- **Exercise requirements**
Copy out the rows below, switching every "mineur" to "faible" and changing nothing else. Leave the pictures out.

- **Exercise data**
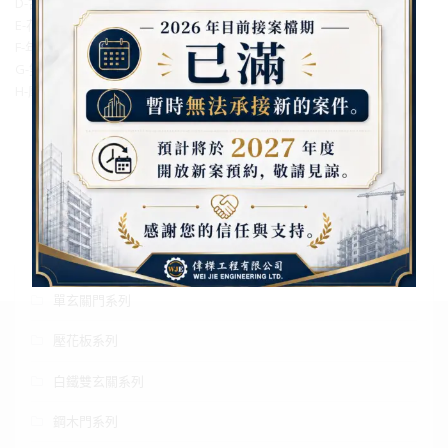
D-古典和室開天
E-花開富貴開天
F-年年豐收開天
G-雙星報喜開天
H-摩登時尚開天
商品分類
中肚鋁板系列
五金配件
單玄關門系列
壓花板系列
白鐵雙玄關系列
鋼木門系列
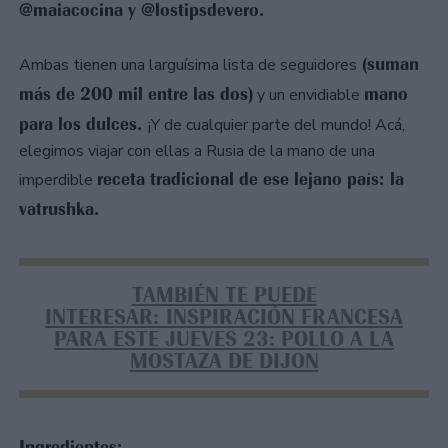
@maiacocina y @lostipsdevero.
(suman
Ambas tienen una larguísima lista de seguidores
más de 200 mil entre las dos)
mano
y un envidiable
para los dulces.
¡Y de cualquier parte del mundo! Acá,
elegimos viajar con ellas a Rusia de la mano de una
receta tradicional de ese lejano país: la
imperdible
vatrushka.
TAMBIÉN TE PUEDE
INTERESAR: INSPIRACIÓN FRANCESA
PARA ESTE JUEVES 23: POLLO A LA
MOSTAZA DE DIJON
Ingredientes:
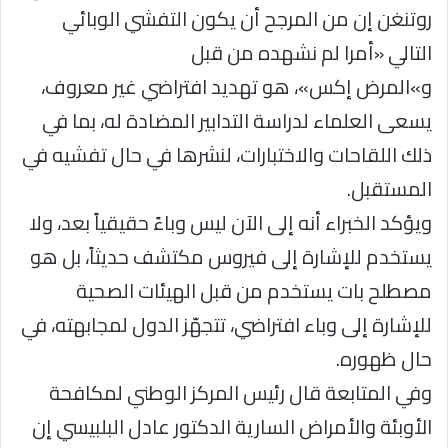
روتنغن إن من المرجح أن يكون التفشي الوبائي
التالي «أمرا لم نشهده من قبل
و»المرض إكس»، هو تهديد افتراضي غير معروف،
يسعى العلماء لدراسة التدابير المضادة له، بما في
ذلك اللقاحات والاختبارات، لنشرها في حال تفشيه في
المستقبل.
ويؤكد الخبراء أنه إلى الآن ليس وباءً حقيقياً بعد، ولا
يستخدم للإشارة إلى فيروس مكتشف حديثاً، بل هو
مصطلح بات يستخدم من قبل الهيئات الصحية
للإشارة إلى وباء افتراضي، تتجهّز الدول لمجابهته، في
حال ظهوره.
وفي المتابعة قال رئيس المركز الوطني لمكافحة
الأوبئة والأمراض السارية الدكتور عادل البلبيسي إن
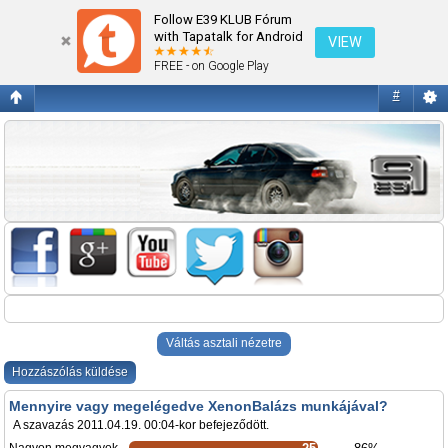
www.polirozas.com
Follow E39 KLUB Fórum
with Tapatalk for Android
VIEW
FREE - on Google Play
#
Váltás asztali nézetre
Hozzászólás küldése
Mennyire vagy megelégedve XenonBalázs munkájával?
A szavazás 2011.04.19. 00:04-kor befejeződött.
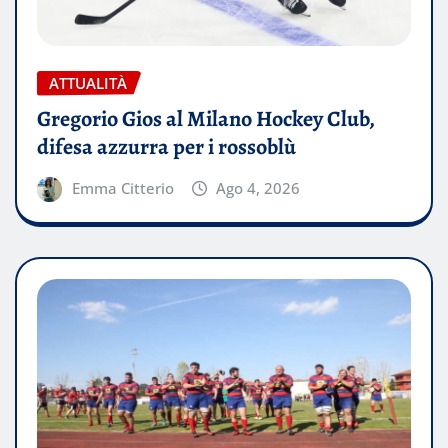
ATTUALITÀ
Gregorio Gios al Milano Hockey Club,
difesa azzurra per i rossoblù
Emma Citterio
Ago 4, 2026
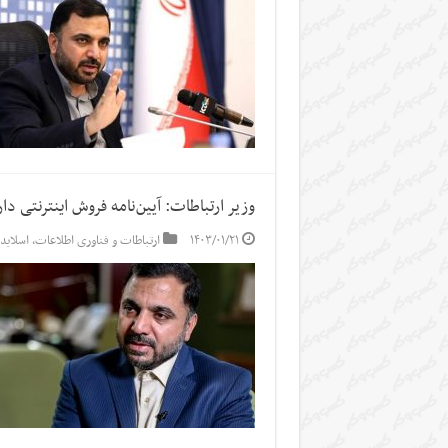
وزیر ارتباطات: آیین‌نامه فروش اینترنتی دا
۱۴۰۳/۰۱/۲۱
ارتباطات و فناوری اطلاعات
,
اسلاید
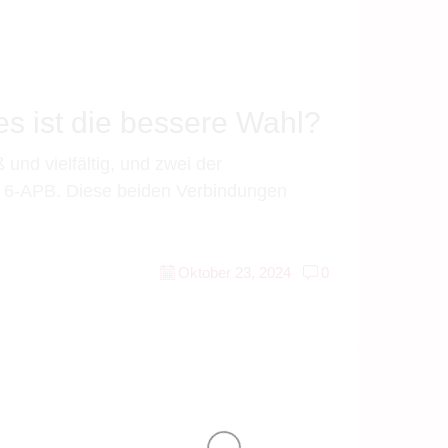
s ist die bessere Wahl?
und vielfältig, und zwei der
 6-APB. Diese beiden Verbindungen
Oktober 23, 2024
0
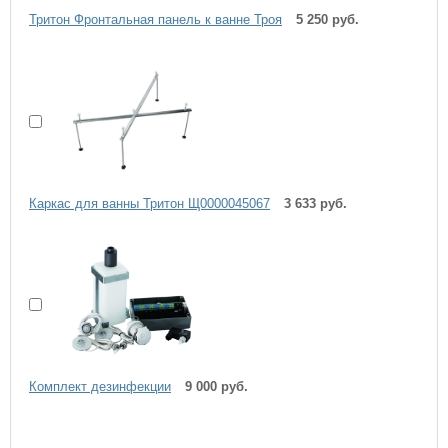
Тритон Фронтальная панель к ванне Троя
5 250 руб.
Каркас для ванны Тритон Щ0000045067
3 633 руб.
Комплект дезинфекции
9 000 руб.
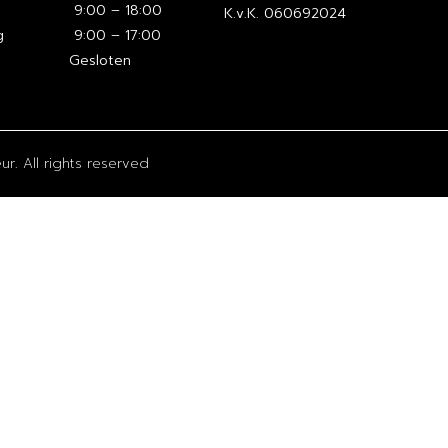
9:00 – 18:00
K.v.K. 060692024
g
9:00 – 17:00
Gesloten
r. All rights reserved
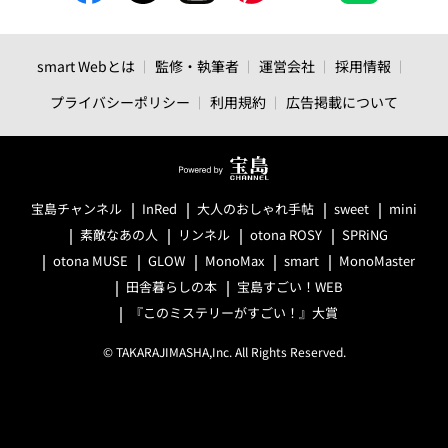
smart Webとは
監修・執筆者
運営会社
採用情報
プライバシーポリシー
利用規約
広告掲載について
宝島チャンネル
InRed
大人のおしゃれ手帖
sweet
mini
素敵なあの人
リンネル
otona ROSY
SPRiNG
otona MUSE
GLOW
MonoMax
smart
MonoMaster
田舎暮らしの本
宝島すごい！WEB
『このミステリーがすごい！』大賞
© TAKARAJIMASHA,Inc. All Rights Reserved.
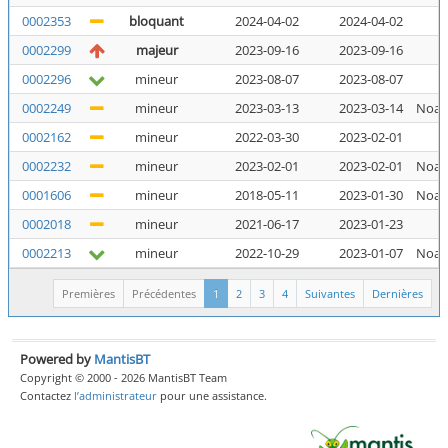
0002353
bloquant
2024-04-02
2024-04-02
N
0002299
majeur
2023-09-16
2023-09-16
N
0002296
mineur
2023-08-07
2023-08-07
N
0002249
mineur
2023-03-13
2023-03-14
Noal
0002162
mineur
2022-03-30
2023-02-01
N
0002232
mineur
2023-02-01
2023-02-01
Noal
0001606
mineur
2018-05-11
2023-01-30
Noal
0002018
mineur
2021-06-17
2023-01-23
N
0002213
mineur
2022-10-29
2023-01-07
Noal
Premières
Précédentes
1
2
3
4
Suivantes
Dernières
Powered by
MantisBT
Copyright © 2000 - 2026 MantisBT Team
Contactez
l’administrateur
pour une assistance.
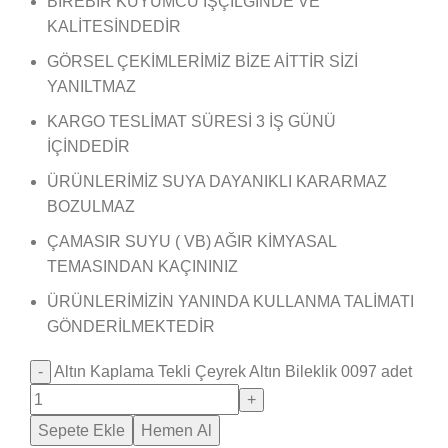
BİREBİR KUYUMCU İŞÇİLĞİNDE VE
KALİTESİNDEDİR
GÖRSEL ÇEKİMLERİMİZ BİZE AİTTİR SİZİ
YANILTMAZ
KARGO TESLİMAT SÜRESİ 3 İŞ GÜNÜ
İÇİNDEDİR
ÜRÜNLERİMİZ SUYA DAYANIKLI KARARMAZ
BOZULMAZ
ÇAMASIR SUYU ( VB) AĞIR KİMYASAL
TEMASINDAN KAÇININIZ
ÜRÜNLERİMİZİN YANINDA KULLANMA TALİMATI
GÖNDERİLMEKTEDİR
Altın Kaplama Tekli Çeyrek Altın Bileklik 0097 adet
Sepete Ekle
Hemen Al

- **Solution to this task**
D-古典和室開天
E-花開富貴開天
F-年年豐收開天
G-雙星報喜開天
H-摩登時尚開天
商品分類
中肚鋁板系列
五金配件
單玄關門系列
壓花板系列
白鐵雙玄關系列
鋼木門系列
@maiacocina y @lostipsdevero.
(suman
Ambas tienen una larguísima lista de seguidores
más de 200 mil entre las dos)
mano
y un envidiable
para los dulces.
¡Y de cualquier parte del mundo! Acá,
elegimos viajar con ellas a Rusia de la mano de una
receta tradicional de ese lejano país: la
imperdible
vatrushka.
TAMBIÉN TE PUEDE
INTERESAR: INSPIRACIÓN FRANCESA
PARA ESTE JUEVES 23: POLLO A LA
MOSTAZA DE DIJON
Ingredientes:
روتنغن إن من المرجح أن يكون التفشي الوبائي
التالي «أمرا لم نشهده من قبل
و»المرض إكس»، هو تهديد افتراضي غير معروف،
يسعى العلماء لدراسة التدابير المضادة له، بما في
ذلك اللقاحات والاختبارات، لنشرها في حال تفشيه في
المستقبل.
ويؤكد الخبراء أنه إلى الآن ليس وباءً حقيقياً بعد، ولا
يستخدم للإشارة إلى فيروس مكتشف حديثاً، بل هو
مصطلح بات يستخدم من قبل الهيئات الصحية
للإشارة إلى وباء افتراضي، تتجهّز الدول لمجابهته، في
حال ظهوره.
وفي المتابعة قال رئيس المركز الوطني لمكافحة
الأوبئة والأمراض السارية الدكتور عادل البلبيسي إن
www.polirozas.com
Follow E39 KLUB Fórum
with Tapatalk for Android
VIEW
FREE - on Google Play
#
Váltás asztali nézetre
Hozzászólás küldése
Mennyire vagy megelégedve XenonBalázs munkájával?
A szavazás 2011.04.19. 00:04-kor befejeződött.
ATTUALITÀ
Gregorio Gios al Milano Hockey Club,
difesa azzurra per i rossoblù
Emma Citterio
Ago 4, 2026
وزیر ارتباطات: آیین‌نامه فروش اینترنتی دا
۱۴۰۳/۰۱/۲۱
ارتباطات و فناوری اطلاعات
,
اسلاید
s ist die bessere Wahl?
und vielfältig, und zwei der
 6-APB. Diese beiden Verbindungen
Oktober 23, 2024
0
Тритон Фронтальная панель к ванне Троя
5 250 руб.
Каркас для ванны Тритон Щ0000045067
3 633 руб.
Комплект дезинфекции
9 000 руб.
9:00 – 18:00
K.v.K. 060692024
g
9:00 – 17:00
Gesloten
r. All rights reserved
smart Webとは
監修・執筆者
運営会社
採用情報
プライバシーポリシー
利用規約
広告掲載について
宝島チャンネル
InRed
大人のおしゃれ手帖
sweet
mini
素敵なあの人
リンネル
otona ROSY
SPRiNG
otona MUSE
GLOW
MonoMax
smart
MonoMaster
田舎暮らしの本
宝島すごい！WEB
『このミステリーがすごい！』大賞
© TAKARAJIMASHA,Inc. All Rights Reserved.
0002353
bloquant
2024-04-02
2024-04-02
N
0002299
majeur
2023-09-16
2023-09-16
N
0002296
faible
2023-08-07
2023-08-07
N
0002249
faible
2023-03-13
2023-03-14
Noal
0002162
faible
2022-03-30
2023-02-01
N
0002232
faible
2023-02-01
2023-02-01
Noal
0001606
faible
2018-05-11
2023-01-30
Noal
0002018
faible
2021-06-17
2023-01-23
N
0002213
faible
2022-10-29
2023-01-07
Noal
Premières
Précédentes
1
2
3
4
Suivantes
Dernières
Powered by
MantisBT
Copyright © 2000 - 2026 MantisBT Team
Contactez
l’administrateur
pour une assistance.
BİREBİR KUYUMCU İŞÇİLĞİNDE VE
KALİTESİNDEDİR
GÖRSEL ÇEKİMLERİMİZ BİZE AİTTİR SİZİ
YANILTMAZ
KARGO TESLİMAT SÜRESİ 3 İŞ GÜNÜ
İÇİNDEDİR
ÜRÜNLERİMİZ SUYA DAYANIKLI KARARMAZ
BOZULMAZ
ÇAMASIR SUYU ( VB) AĞIR KİMYASAL
TEMASINDAN KAÇININIZ
ÜRÜNLERİMİZİN YANINDA KULLANMA TALİMATI
GÖNDERİLMEKTEDİR
Altın Kaplama Tekli Çeyrek Altın Bileklik 0097 adet
Sepete Ekle
Hemen Al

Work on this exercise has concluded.